SINGAPORE ? Oil declined in Asian trade Tuesday amid fading euphoria over better-than-expected US jobs data, analysts said.
New York's main contract, light sweet crude for April delivery, was off 32 cents to $81.55 a barrel.
Brent North Sea crude for April delivery eased 23 cents to $80.24.
Oil struggled Monday to extend last week's rally, which was driven by encouraging numbers from the US Labor Department showing a smaller-than-expected fall in non-farm payrolls of 36,000 in February.
Analysts were predicting about 67,000 job losses for last month.
"There was a lack of significant fresh news to drive the oil price strongly in either direction," analysts from the Commonwealth Bank of Australia said in a report.
Analyst Mike Fitzpatrick at MF Global noted that actual supply and demand data for oil remained weak.
"All this points to the possibility of corrective selling," he added.
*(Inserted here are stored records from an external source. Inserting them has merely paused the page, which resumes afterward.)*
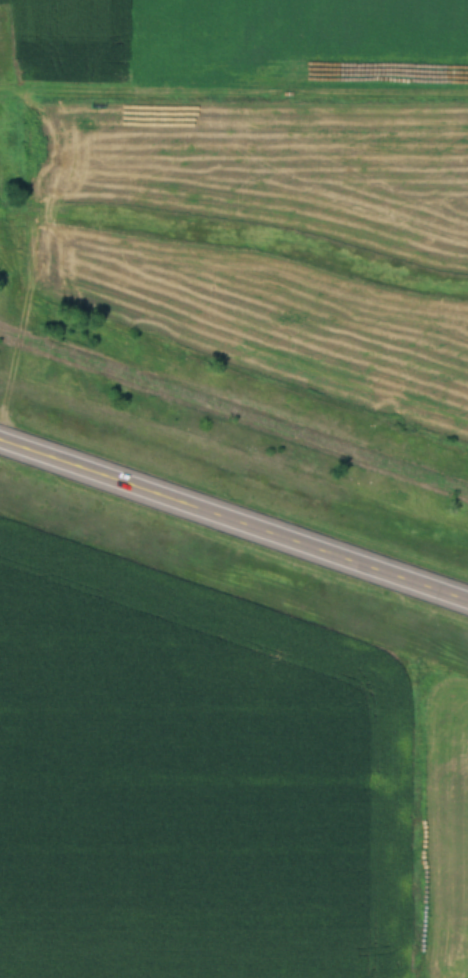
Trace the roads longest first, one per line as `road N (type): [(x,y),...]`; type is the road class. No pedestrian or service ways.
road 1 (primary): [(467,602),(0,440)]
road 2 (track): [(22,91),(28,282),(0,415)]

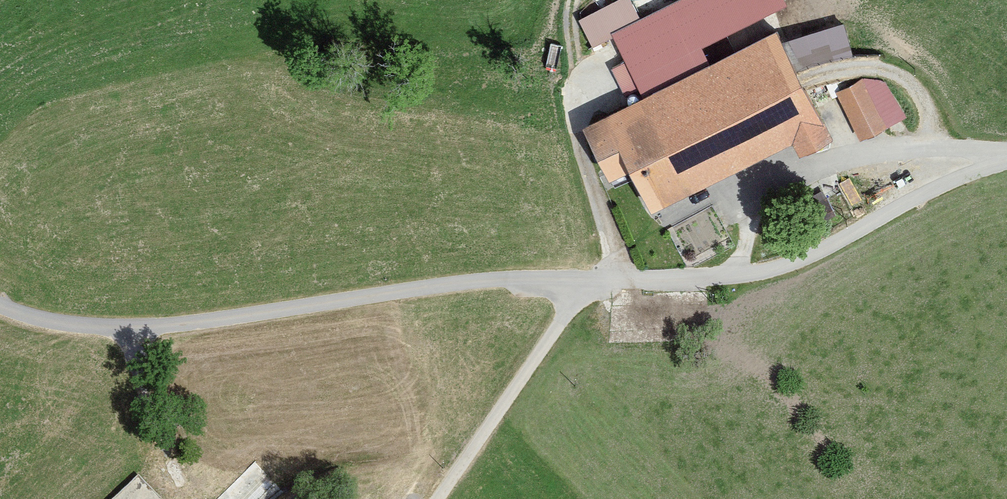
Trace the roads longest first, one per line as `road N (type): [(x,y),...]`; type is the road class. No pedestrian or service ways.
road 1 (track): [(1006,162),(974,170),(810,256),(747,273),(535,275),(158,329),(67,327),(0,305)]
road 2 (track): [(616,280),(575,302),(439,498)]

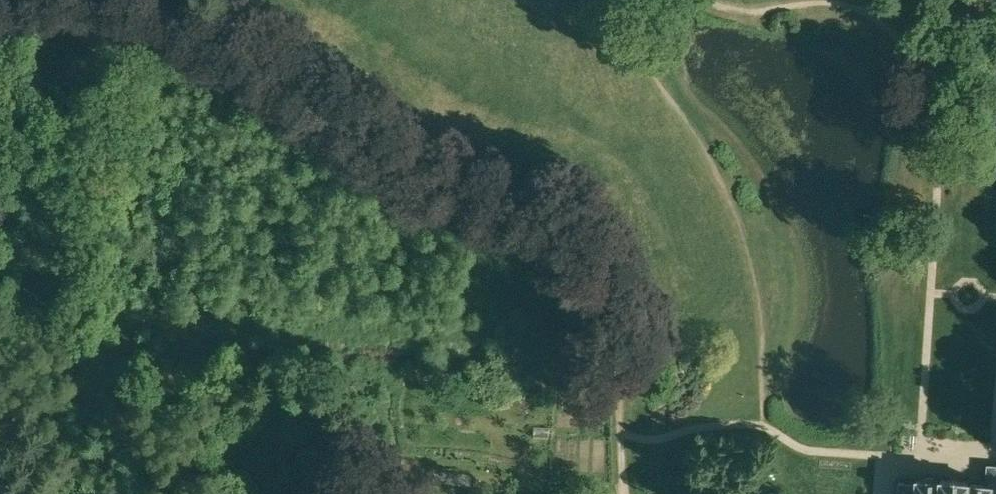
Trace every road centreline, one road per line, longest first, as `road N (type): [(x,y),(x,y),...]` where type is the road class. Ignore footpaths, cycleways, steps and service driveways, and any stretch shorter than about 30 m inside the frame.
road 1 (track): [(0,8),(83,0),(154,13),(503,232),(567,299),(609,383),(623,493)]
road 2 (track): [(609,383),(50,337)]
road 3 (track): [(883,493),(886,458),(910,459),(911,451),(995,457)]

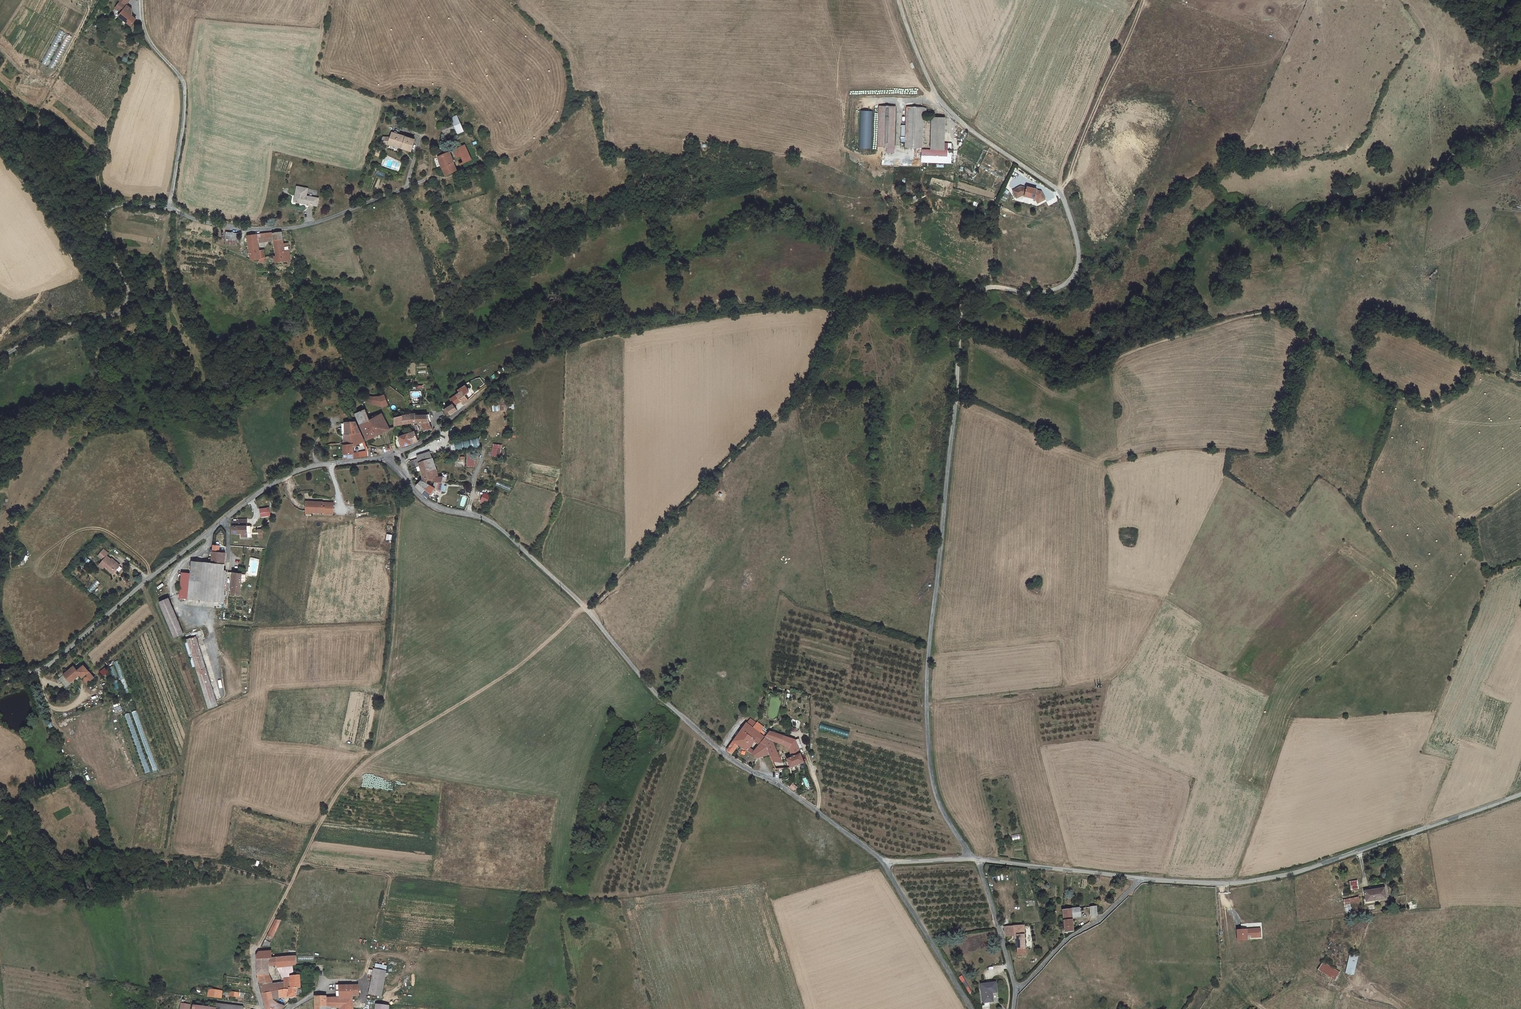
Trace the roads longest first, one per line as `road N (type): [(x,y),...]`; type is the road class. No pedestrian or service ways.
road 1 (unclassified): [(975,859),(935,798),(927,737),(960,306),(976,290),(1052,291),(1073,276),(1077,241),(1057,190)]
road 2 (unclassified): [(886,862),(781,786),(730,759),(657,697),(580,605),(490,522),(428,505),(391,466)]
road 3 (unclassified): [(391,466),(386,460),(312,469),(268,486),(51,665),(0,683)]
road 4 (unclassified): [(1520,796),(1296,873),(1229,884),(1139,878)]
road 5 (track): [(482,402),(552,354),(675,323),(779,310)]
road 6 (unclassified): [(170,209),(263,231),(308,226),(404,188),(420,137)]
road 7 (unclassified): [(0,358),(127,298),(107,238),(108,211),(170,209)]
road 8 (track): [(1057,190),(950,114),(930,87),(897,0)]
road 9 (unclassified): [(170,209),(185,88),(146,38),(141,0)]
road 10 (track): [(1057,190),(1136,0)]
road 11 (unclassified): [(972,1008),(886,862)]
road 12 (unclassified): [(1139,878),(1016,992)]
road 13 (unclassified): [(1139,878),(975,859)]
road 14 (unclassified): [(975,859),(1016,992)]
Fitzpatrick also said that the Greece debt crisis continued to haunt the market.
"Perhaps the sight of Greek Prime Minister (George) Papandreou going hat in hand to European capitals seeking help has made investors uneasy," he said.
The oil market, meanwhile, weighed weekend comments from Saudi Arabia's King Abdullah, who said that his key crude-producing nation would maintain its moderate policies.
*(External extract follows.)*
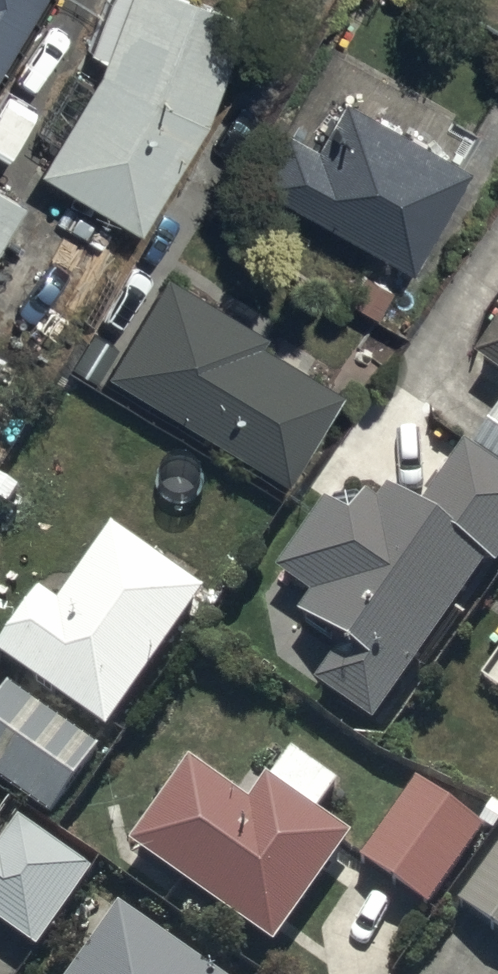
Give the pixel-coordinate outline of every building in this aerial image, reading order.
[(27,0),(0,0),(0,47),(27,0)] [(135,227),(201,116),(236,5),(221,0),(117,0),(98,60),(34,168),(135,227)] [(284,135),(253,189),(406,277),(466,172),(338,99),(309,150),(284,135)] [(13,199),(0,191),(0,222),(13,199)] [(161,277),(101,377),(283,486),(337,396),(256,348),(262,337),(161,277)] [(497,377),(497,317),(470,358),(486,369),(497,377)] [(497,464),(497,413),(474,447),(497,464)] [(418,508),(386,486),(360,524),(321,497),(270,571),(309,598),(297,615),(340,644),(313,682),(373,723),(485,561),(497,570),(497,464),(474,447),(465,441),(418,508)] [(105,732),(203,588),(109,525),(58,599),(37,586),(0,641),(0,660),(11,668),(105,732)] [(49,818),(97,747),(5,685),(0,693),(0,784),(49,818)] [(188,892),(276,951),(352,839),(264,780),(249,802),(187,760),(126,849),(188,892)] [(362,865),(424,907),(479,827),(417,784),(362,865)] [(0,832),(0,928),(39,954),(96,869),(13,813),(0,832)] [(497,938),(497,848),(456,909),(497,938)] [(68,973),(211,973),(113,908),(68,973)]
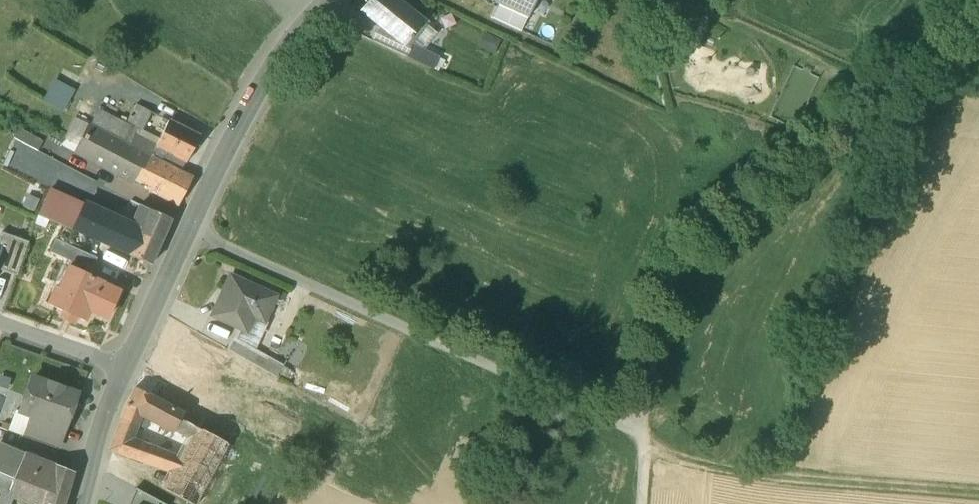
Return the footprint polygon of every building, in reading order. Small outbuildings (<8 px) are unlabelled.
[(397,0),(371,0),(363,11),(381,25),(392,33),(393,32),(406,42),(409,38),(410,39),(413,36),(412,35),(423,21),(397,0)] [(497,3),(528,17),(536,0),(499,0),(497,3)] [(370,39),(405,56),(411,43),(437,55),(441,48),(413,36),(410,39),(409,38),(406,42),(393,32),(392,33),(381,25),(370,39)] [(485,30),(478,44),(495,53),(503,39),(485,30)] [(437,55),(411,43),(405,56),(432,68),(437,55)] [(39,100),(62,110),(72,88),(50,78),(39,100)] [(136,129),(143,133),(153,113),(134,103),(122,127),(133,134),(136,129)] [(90,125),(128,144),(133,134),(122,127),(96,114),(90,125)] [(199,136),(170,121),(157,146),(187,161),(199,136)] [(120,175),(135,176),(147,154),(128,144),(90,125),(76,152),(120,175)] [(96,177),(36,152),(42,138),(19,128),(3,166),(86,202),(96,177)] [(136,129),(133,134),(141,137),(143,133),(136,129)] [(141,137),(133,134),(128,144),(147,154),(152,156),(157,146),(141,137)] [(187,161),(157,146),(152,156),(192,177),(197,167),(187,161)] [(152,156),(147,154),(135,176),(150,183),(147,189),(178,205),(192,177),(152,156)] [(86,205),(49,189),(38,216),(75,231),(86,205)] [(102,211),(86,205),(75,231),(90,237),(102,211)] [(140,228),(129,255),(150,264),(171,218),(149,209),(140,228)] [(140,228),(102,211),(90,237),(129,255),(140,228)] [(1,232),(0,235),(0,246),(2,247),(0,252),(0,270),(16,275),(28,241),(1,232)] [(80,250),(58,240),(52,253),(74,263),(80,250)] [(50,258),(68,266),(88,275),(96,258),(80,250),(74,263),(52,253),(50,258)] [(88,275),(68,266),(51,306),(86,322),(91,310),(108,317),(120,289),(88,275)] [(274,294),(231,275),(224,291),(227,292),(215,316),(230,323),(245,330),(252,315),(263,319),(274,294)] [(256,335),(263,319),(252,315),(245,330),(256,335)] [(220,345),(227,349),(234,338),(250,347),(256,335),(245,330),(230,323),(220,345)] [(250,347),(234,338),(227,349),(252,364),(259,352),(250,347)] [(297,373),(259,352),(252,364),(290,385),(297,373)] [(62,387),(49,382),(48,384),(32,378),(20,412),(31,415),(31,414),(63,426),(62,427),(64,428),(76,394),(62,388),(62,387)] [(149,396),(134,387),(125,404),(114,437),(131,442),(143,415),(172,431),(173,429),(179,419),(182,414),(149,396)] [(63,426),(31,414),(31,415),(23,436),(55,448),(62,427),(63,426)] [(194,427),(179,419),(173,429),(189,437),(194,427)] [(194,427),(189,437),(177,460),(170,472),(161,489),(190,503),(195,503),(227,445),(197,429),(194,427)] [(131,442),(114,437),(110,449),(170,472),(177,460),(131,442)] [(0,445),(0,473),(15,479),(15,478),(48,491),(54,466),(0,445)] [(54,466),(48,491),(44,502),(49,503),(63,503),(73,473),(54,466)] [(0,473),(0,503),(11,503),(15,497),(9,495),(15,479),(0,473)] [(15,478),(15,479),(9,495),(15,497),(33,503),(43,503),(44,502),(48,491),(15,478)] [(130,503),(165,503),(137,489),(130,503)]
"The kingdom has continued to be moderate in its approach to the global oil situation," Abdullah said in his annual address to the Shura Council, the country's consultative assembly.
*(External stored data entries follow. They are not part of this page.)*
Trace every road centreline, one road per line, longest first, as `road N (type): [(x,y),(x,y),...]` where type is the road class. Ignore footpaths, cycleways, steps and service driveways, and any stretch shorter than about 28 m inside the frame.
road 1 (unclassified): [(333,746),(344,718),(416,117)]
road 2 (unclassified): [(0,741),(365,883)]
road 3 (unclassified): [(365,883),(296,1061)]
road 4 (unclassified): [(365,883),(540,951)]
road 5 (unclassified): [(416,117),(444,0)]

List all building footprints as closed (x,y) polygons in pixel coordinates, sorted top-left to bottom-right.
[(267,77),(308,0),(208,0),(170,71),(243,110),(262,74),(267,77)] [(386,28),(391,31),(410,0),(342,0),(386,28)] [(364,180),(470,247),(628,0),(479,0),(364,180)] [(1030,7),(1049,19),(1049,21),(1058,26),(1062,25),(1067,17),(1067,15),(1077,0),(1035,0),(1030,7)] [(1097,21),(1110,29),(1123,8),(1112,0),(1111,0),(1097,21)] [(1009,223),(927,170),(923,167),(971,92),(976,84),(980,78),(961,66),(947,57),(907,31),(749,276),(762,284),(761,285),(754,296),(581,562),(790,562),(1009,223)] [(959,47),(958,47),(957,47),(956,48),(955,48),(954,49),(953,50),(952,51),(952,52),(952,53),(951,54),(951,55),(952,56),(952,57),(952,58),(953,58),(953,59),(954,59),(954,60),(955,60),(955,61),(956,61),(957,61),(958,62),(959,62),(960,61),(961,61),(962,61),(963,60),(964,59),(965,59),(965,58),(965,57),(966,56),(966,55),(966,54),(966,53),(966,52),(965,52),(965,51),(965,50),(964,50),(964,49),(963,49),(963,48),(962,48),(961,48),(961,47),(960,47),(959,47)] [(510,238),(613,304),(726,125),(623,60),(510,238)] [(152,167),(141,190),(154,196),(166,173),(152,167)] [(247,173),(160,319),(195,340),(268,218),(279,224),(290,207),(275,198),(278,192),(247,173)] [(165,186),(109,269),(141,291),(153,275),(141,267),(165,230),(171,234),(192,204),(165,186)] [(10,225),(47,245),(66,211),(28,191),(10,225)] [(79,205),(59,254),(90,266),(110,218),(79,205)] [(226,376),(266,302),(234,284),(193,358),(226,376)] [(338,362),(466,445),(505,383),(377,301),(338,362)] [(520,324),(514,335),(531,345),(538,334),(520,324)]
The statement from the Saudi king came amid rising concern that US-led sanctions against Iran over its controversial nuclear program could disrupt global oil markets.
With Saudi production hovering at around nine million barrels a day, Saudi Arabia is by far the OPEC cartel's largest single oil supplier and the key swing producer, adding or reducing output to moderate sharp swings in the market.